• [QUOTED TEXT]
---*---

Density

Layers are declared with the DRAW clause. Read the documentation for this clause for a thorough description of how to use it.

Visualise the distribution of a single continuous variable by computing a kernel density estimate. It has a similar interpretation as a histogram but smoothing out observations rather than binning them.

Aesthetics

The following aesthetics are recognised by the density layer.

Required

  • x: Position on the x-axis.

Optional

  • stroke: The colour of the contour lines.
  • fill: The colour of the inner area.
  • colour: Shorthand for setting stroke and fill simultaneously.
  • opacity: The opacity of the colours.
  • linewidth: The width of the contour lines.
  • linetype The dash pattern of the contour line.

Settings

  • position: Determines the position adjustment to use for the layer (default is 'identity')
  • bandwidth: A numerical value setting the smoothing bandwidth to use. If absent (default), the bandwidth will be computed using Silverman’s rule of thumb.
  • adjust: A numerical value as multiplier for the bandwidth setting, with 1 as default.
  • kernel: Determines the smoothing kernel shape. Can be one of the following:
    • 'gaussian' (default)
    • 'epanechnikov'
    • 'triangular'
    • 'rectangular' or 'uniform'
    • 'biweight' or 'quartic'
    • 'cosine'

Data transformation

The density layer will compute a 1-dimensional grid using the range of the data. The distances between the grid locations and observations are computed (\(x - x_i\)) and serve as input for a kernel function. The contributions of each observation is then averaged across the grid.

---*---

• [RECORDS SUPPLIED]
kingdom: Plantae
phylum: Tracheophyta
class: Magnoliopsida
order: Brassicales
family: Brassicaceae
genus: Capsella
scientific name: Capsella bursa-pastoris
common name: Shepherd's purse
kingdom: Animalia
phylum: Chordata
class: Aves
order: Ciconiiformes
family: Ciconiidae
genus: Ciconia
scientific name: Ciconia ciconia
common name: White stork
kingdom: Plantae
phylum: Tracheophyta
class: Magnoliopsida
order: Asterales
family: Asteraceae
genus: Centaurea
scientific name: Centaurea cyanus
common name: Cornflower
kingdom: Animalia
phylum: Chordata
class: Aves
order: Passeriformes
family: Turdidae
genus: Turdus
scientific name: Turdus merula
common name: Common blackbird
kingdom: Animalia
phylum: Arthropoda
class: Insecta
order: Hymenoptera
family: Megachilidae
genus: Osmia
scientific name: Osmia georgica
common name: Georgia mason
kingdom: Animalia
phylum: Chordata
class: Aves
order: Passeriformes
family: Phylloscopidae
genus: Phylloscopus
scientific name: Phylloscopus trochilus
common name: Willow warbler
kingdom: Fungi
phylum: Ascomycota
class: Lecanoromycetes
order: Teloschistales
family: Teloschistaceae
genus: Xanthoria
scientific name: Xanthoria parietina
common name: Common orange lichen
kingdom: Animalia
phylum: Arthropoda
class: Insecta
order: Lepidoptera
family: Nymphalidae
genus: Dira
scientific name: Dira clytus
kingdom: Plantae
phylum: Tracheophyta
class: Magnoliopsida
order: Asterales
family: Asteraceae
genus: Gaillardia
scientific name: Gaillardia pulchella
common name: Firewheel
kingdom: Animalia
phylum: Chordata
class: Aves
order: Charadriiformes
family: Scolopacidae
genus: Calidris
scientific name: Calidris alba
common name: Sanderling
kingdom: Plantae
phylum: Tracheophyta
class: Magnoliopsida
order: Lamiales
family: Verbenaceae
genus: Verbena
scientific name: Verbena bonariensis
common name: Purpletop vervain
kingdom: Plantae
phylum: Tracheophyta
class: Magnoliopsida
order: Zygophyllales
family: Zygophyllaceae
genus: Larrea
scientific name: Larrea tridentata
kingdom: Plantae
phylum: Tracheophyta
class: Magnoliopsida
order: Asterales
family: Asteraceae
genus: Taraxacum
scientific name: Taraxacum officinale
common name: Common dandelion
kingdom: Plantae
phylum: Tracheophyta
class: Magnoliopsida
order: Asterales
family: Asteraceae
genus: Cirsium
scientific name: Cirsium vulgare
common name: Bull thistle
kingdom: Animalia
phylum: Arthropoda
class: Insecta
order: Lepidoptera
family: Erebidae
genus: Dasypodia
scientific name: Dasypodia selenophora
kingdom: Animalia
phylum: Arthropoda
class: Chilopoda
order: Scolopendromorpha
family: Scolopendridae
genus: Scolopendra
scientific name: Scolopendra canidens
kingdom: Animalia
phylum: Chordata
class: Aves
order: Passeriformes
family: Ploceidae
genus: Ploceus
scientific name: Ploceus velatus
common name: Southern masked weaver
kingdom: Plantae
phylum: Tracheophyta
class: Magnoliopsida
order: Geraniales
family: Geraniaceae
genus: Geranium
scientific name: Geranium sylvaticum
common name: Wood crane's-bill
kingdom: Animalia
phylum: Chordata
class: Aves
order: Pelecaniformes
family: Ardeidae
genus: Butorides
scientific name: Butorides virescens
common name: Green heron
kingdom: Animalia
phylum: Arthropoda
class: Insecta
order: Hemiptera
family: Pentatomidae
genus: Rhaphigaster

---*---

• [PROBLEM SET]
(1) List every optional aesthetic named in the density layer documentation.
(2) Continue the density layer documentation from where it stops.

• [EXPECTED ANSWERS]
(1) stroke, fill, colour, opacity, linewidth, linetype

(2)
\[ \frac{1}{(\sum_{i=1}^{n}w_i)h}\sum_{i=1}^{n}w_iK \left(\frac{x - x_i}{h}\right) \]

Where:

  • \(K\) is the kernel function
  • \(h\) is the bandwidth
  • \(w_i\) is the weight of observation \(i\)

By default \(w_i = 1\), so the procedure simplifies thus:

\[ \frac{1}{nh}\sum_{i=1}^{n}K \left(\frac{x - x_i}{h}\right) \]

Properties

  • weight: If mapped, it sets the relative contribution of an observation \(w_i\) to the density estimate.

Calculated statistics

  • density: The estimated probability density per point on the grid. The total area of a single density curve adds up to 1.
  • intensity: Also termed ‘probability intensity estimation’, it is the precursor of the density variable. Specifically it is the same as the density without normalisation, i.e. it omits the \(\frac{1}{nh}\) part of the computation. You can use REMAPPING intensity AS y if you want to reflect differences in group sizes.

Default remappings

  • density AS y: By default the density layer will display the computed density along the y-axis.

Examples

A typical KDE computation with different groups:

VISUALISE bill_dep AS x, species AS colour FROM ggsql:penguins
  DRAW density

Changing the relative bandwidth through the adjust setting.

VISUALISE bill_dep AS x, species AS colour FROM ggsql:penguins
  DRAW density SETTING adjust => 0.1

Stacking the different groups instead of overlaying them.

VISUALISE bill_dep AS x, species AS colour FROM ggsql:penguins
  DRAW density SETTING position => 'stack'

Using weighted estimates by mapping a column to the optional weight aesthetic. Note that the difference in output is subtle.

VISUALISE bill_dep AS x, species AS colour FROM ggsql:penguins
  DRAW density MAPPING body_mass AS weight

If you want to compare a histogram and a density layer, you can use the intensity computed variable to match the histogram scale.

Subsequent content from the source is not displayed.